:: Records ::

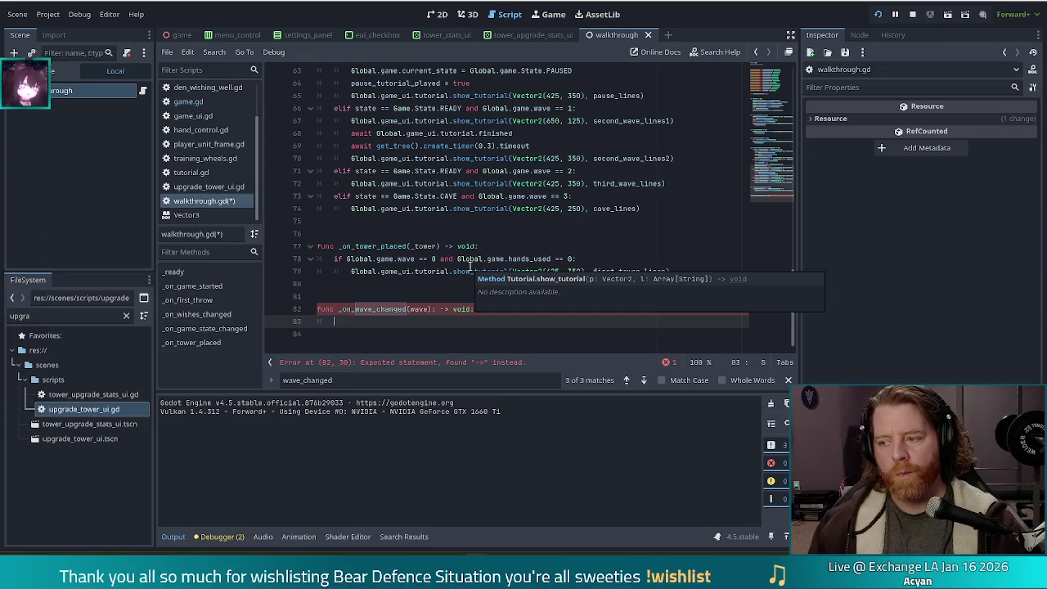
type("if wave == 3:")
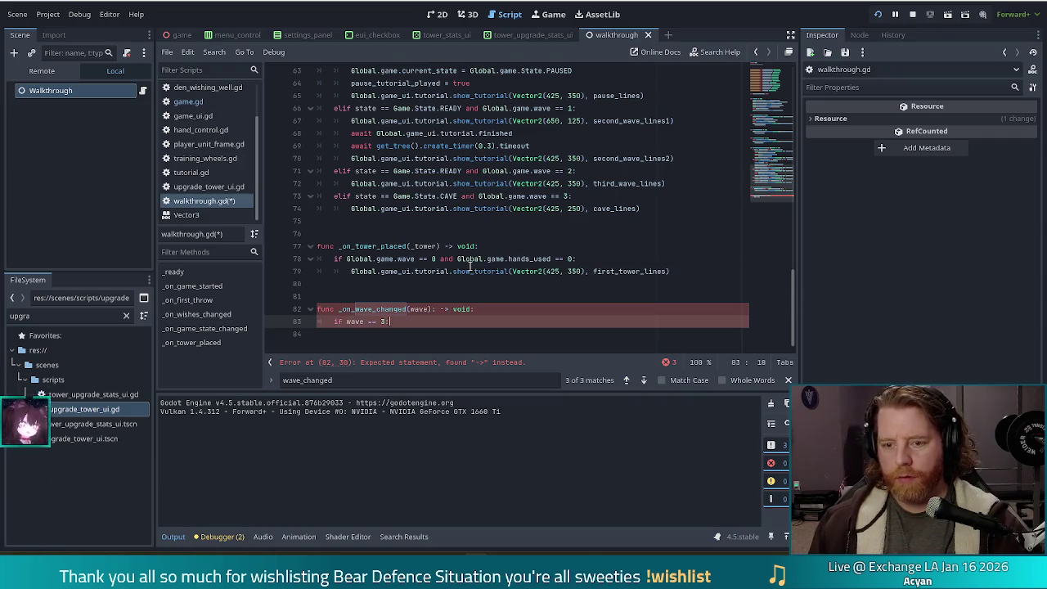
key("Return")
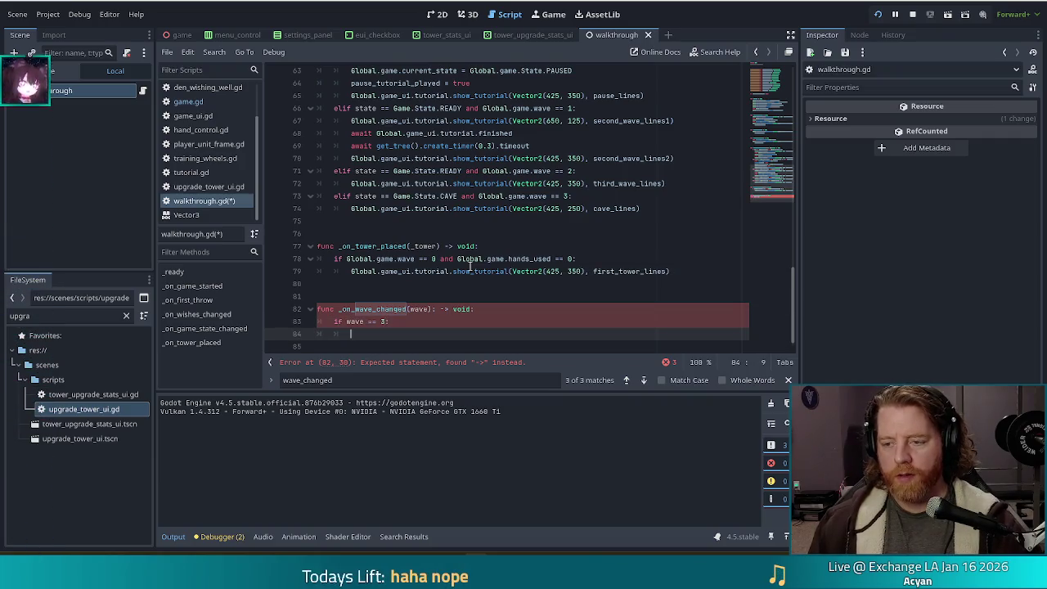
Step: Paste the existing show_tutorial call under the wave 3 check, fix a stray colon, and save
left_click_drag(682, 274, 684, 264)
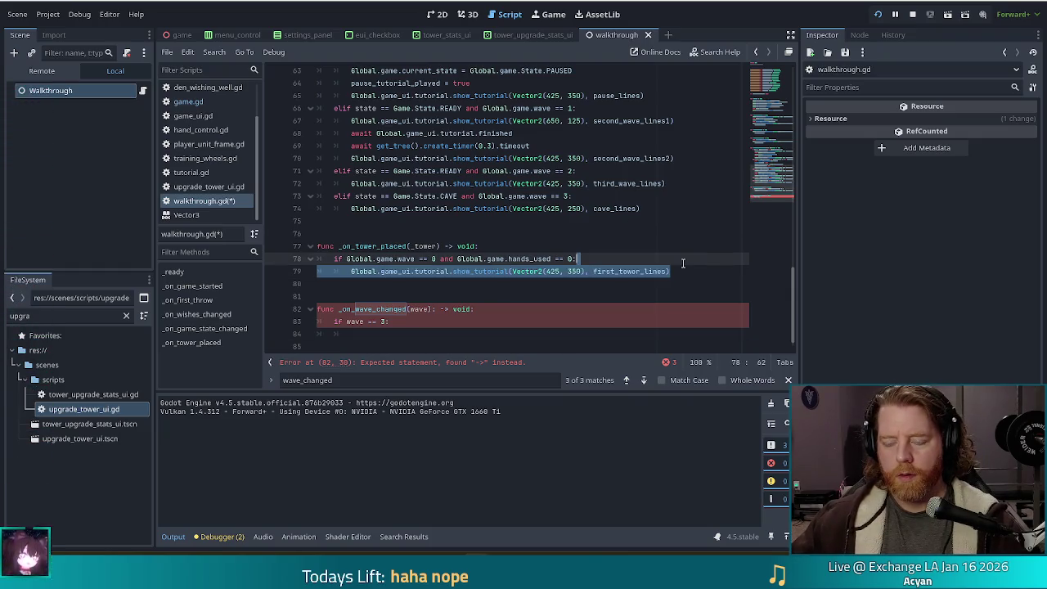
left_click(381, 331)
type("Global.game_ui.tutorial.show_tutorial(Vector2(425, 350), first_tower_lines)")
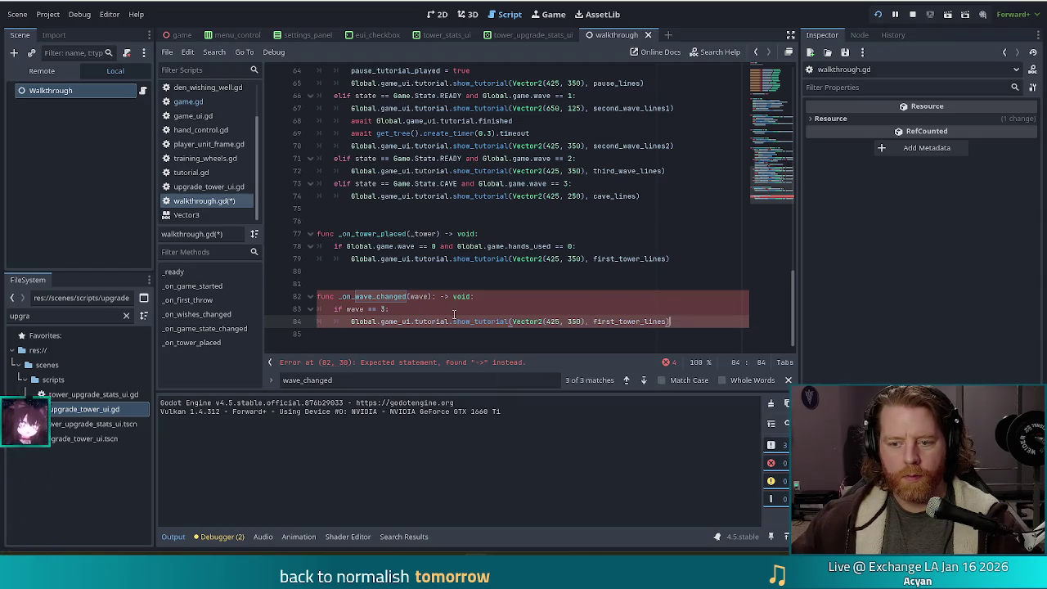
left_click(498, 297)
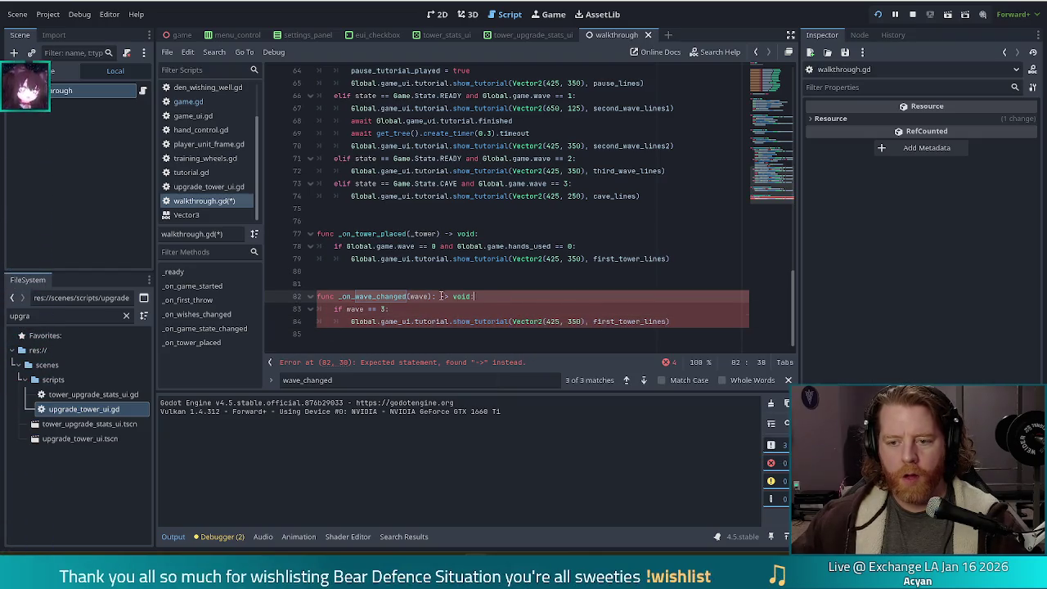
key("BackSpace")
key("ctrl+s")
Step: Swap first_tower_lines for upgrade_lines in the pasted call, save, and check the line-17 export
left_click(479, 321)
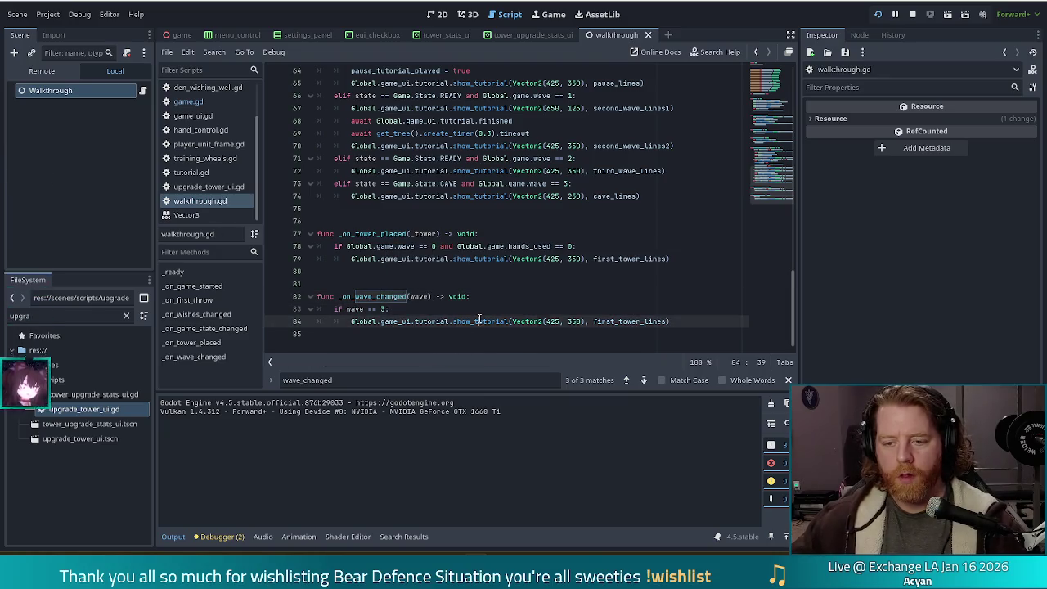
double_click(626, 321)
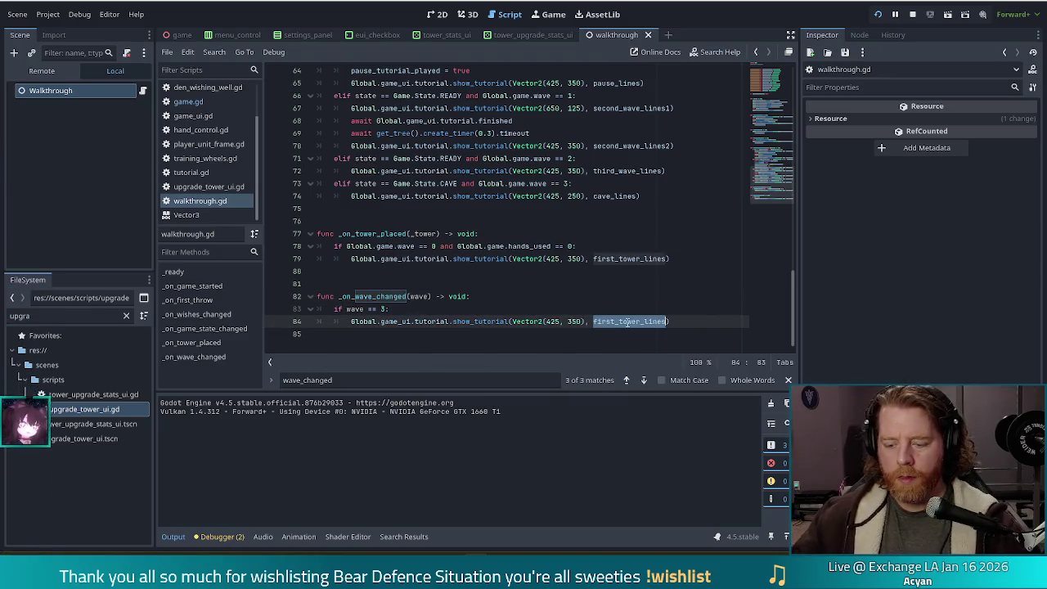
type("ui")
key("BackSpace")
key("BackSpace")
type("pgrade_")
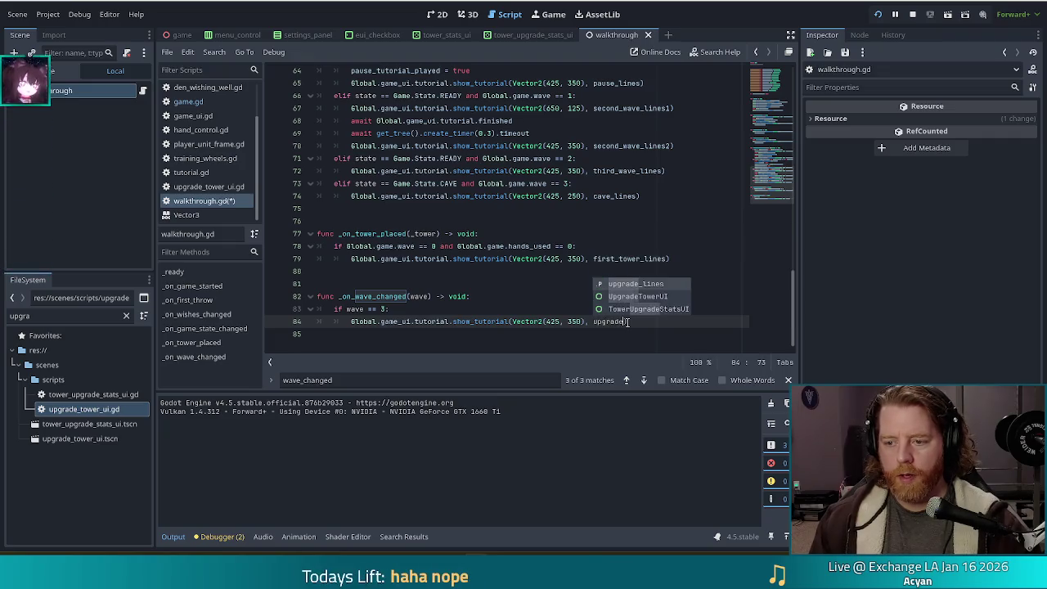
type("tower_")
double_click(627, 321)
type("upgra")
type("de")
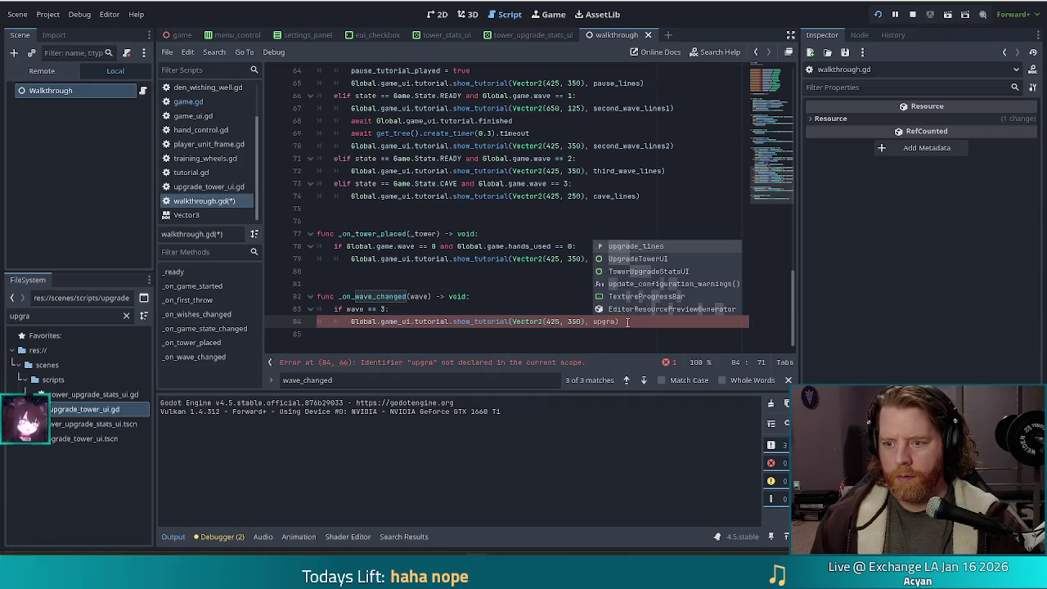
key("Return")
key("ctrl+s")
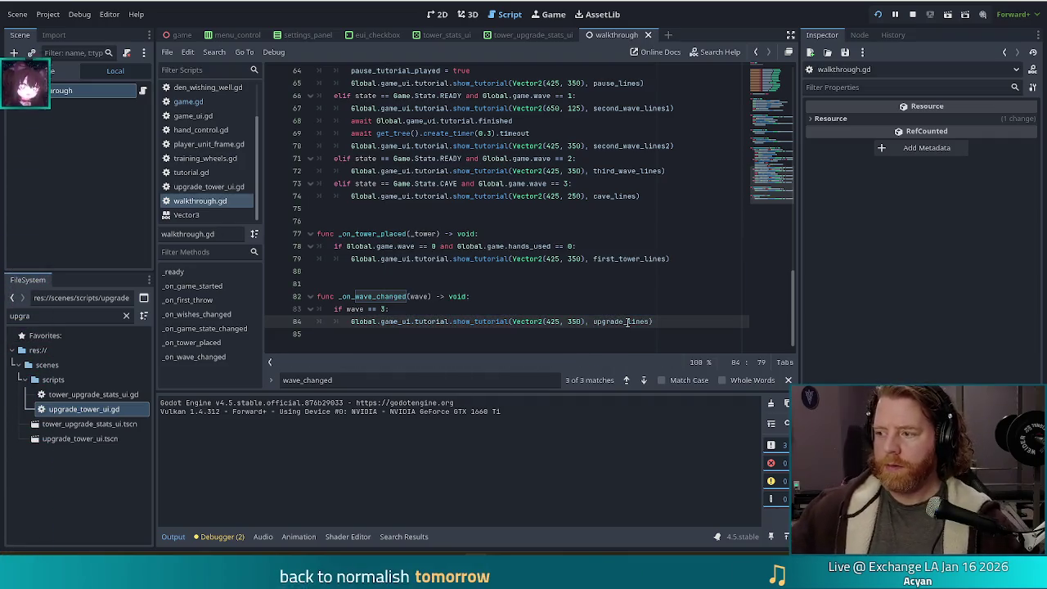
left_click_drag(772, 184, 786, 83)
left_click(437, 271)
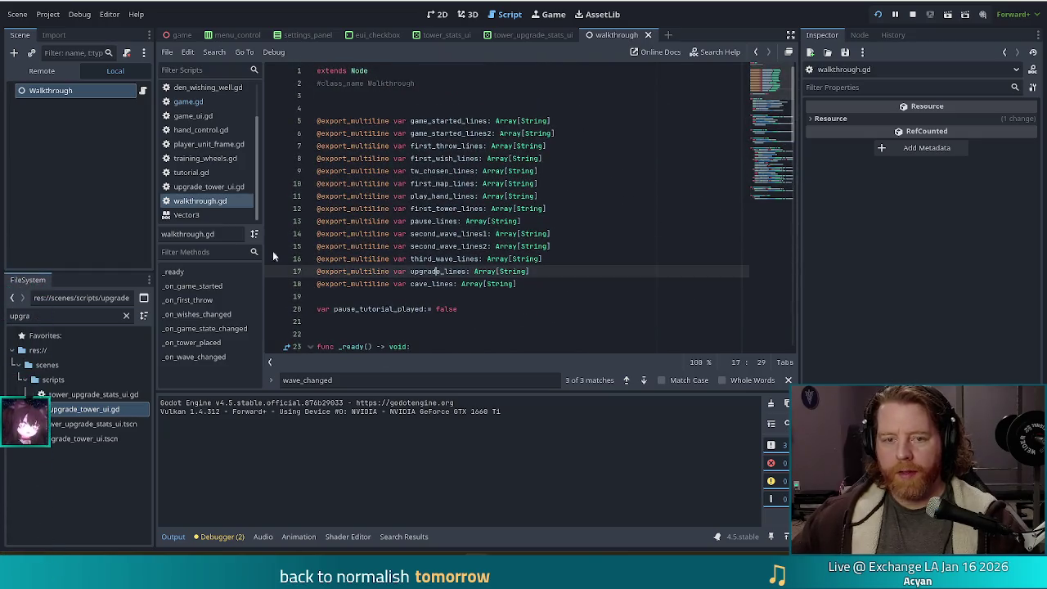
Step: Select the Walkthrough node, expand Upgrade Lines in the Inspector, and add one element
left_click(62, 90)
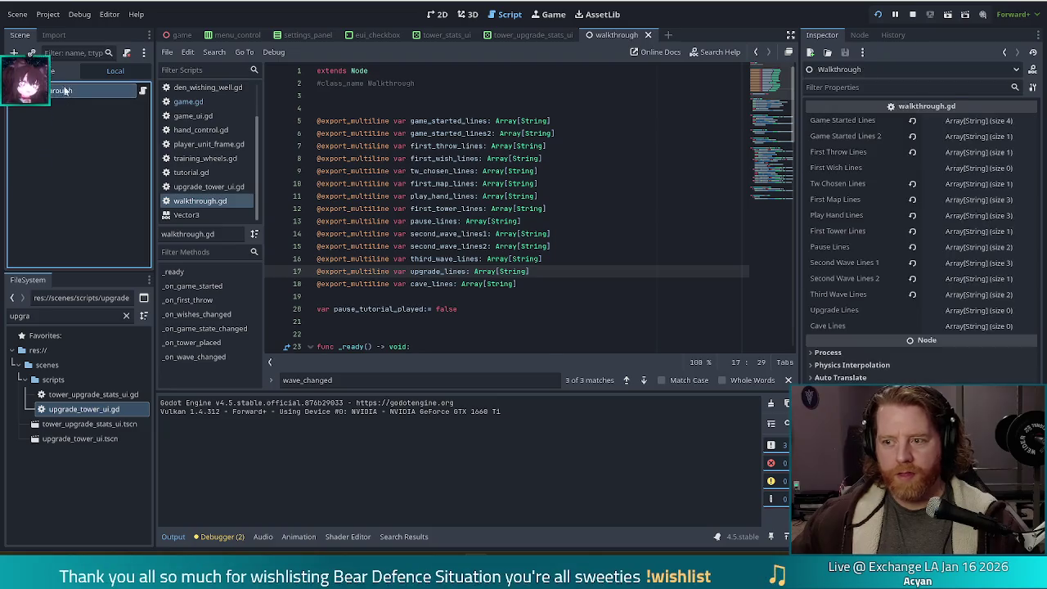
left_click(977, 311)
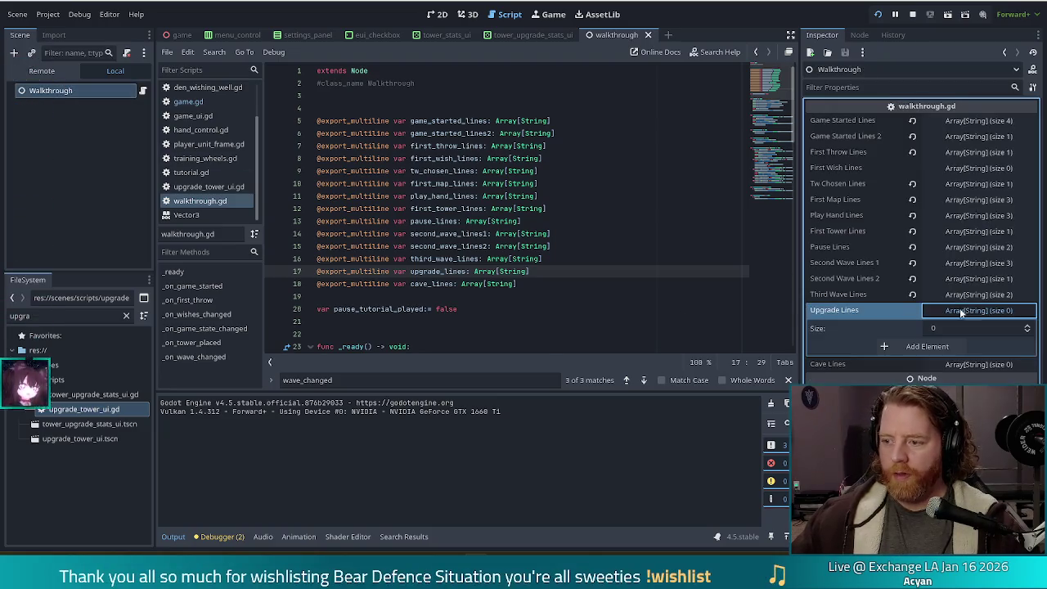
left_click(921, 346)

:::

◆ **Task item**: Here the job is to retype exactly the lines that start at the one containing "Step: Select the" and run through the end of the records above, leaving out pictures.

◆ **Response to this task**:
Step: Select the Walkthrough node, expand Upgrade Lines in the Inspector, and add one element
left_click(62, 90)
left_click(977, 311)
left_click(921, 346)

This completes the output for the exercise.